> [The request]
Arrange the items as a numbered list, starting with the first line and ending with the line that contains "state / province: Oaxaca". Leave out any blank lines.

> [Dataset items]
◆ ◆ ◆ ◆

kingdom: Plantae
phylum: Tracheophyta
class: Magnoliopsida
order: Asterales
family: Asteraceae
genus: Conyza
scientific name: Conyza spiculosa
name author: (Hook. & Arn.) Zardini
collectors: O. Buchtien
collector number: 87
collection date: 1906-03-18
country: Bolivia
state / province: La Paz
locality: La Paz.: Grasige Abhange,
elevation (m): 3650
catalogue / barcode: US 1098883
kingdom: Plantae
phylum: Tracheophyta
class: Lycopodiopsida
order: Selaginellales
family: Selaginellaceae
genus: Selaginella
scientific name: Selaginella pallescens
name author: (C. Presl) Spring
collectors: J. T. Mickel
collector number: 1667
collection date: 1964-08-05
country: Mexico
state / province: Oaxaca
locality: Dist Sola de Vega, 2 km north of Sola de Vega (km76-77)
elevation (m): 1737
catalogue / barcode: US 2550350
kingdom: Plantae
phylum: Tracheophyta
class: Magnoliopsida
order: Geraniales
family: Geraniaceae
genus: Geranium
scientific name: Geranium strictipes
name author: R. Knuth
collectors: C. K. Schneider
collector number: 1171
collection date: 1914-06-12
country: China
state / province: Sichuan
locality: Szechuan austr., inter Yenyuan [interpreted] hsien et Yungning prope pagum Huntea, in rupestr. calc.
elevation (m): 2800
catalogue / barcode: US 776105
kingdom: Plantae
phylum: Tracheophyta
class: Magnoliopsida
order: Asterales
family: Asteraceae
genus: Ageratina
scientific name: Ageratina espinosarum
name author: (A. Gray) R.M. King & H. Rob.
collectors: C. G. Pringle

◆ ◆ ◆ ◆

> [Right answer]
1. kingdom: Plantae
2. phylum: Tracheophyta
3. class: Magnoliopsida
4. order: Asterales
5. family: Asteraceae
6. genus: Conyza
7. scientific name: Conyza spiculosa
8. name author: (Hook. & Arn.) Zardini
9. collectors: O. Buchtien
10. collector number: 87
11. collection date: 1906-03-18
12. country: Bolivia
13. state / province: La Paz
14. locality: La Paz.: Grasige Abhange,
15. elevation (m): 3650
16. catalogue / barcode: US 1098883
17. kingdom: Plantae
18. phylum: Tracheophyta
19. class: Lycopodiopsida
20. order: Selaginellales
21. family: Selaginellaceae
22. genus: Selaginella
23. scientific name: Selaginella pallescens
24. name author: (C. Presl) Spring
25. collectors: J. T. Mickel
26. collector number: 1667
27. collection date: 1964-08-05
28. country: Mexico
29. state / province: Oaxaca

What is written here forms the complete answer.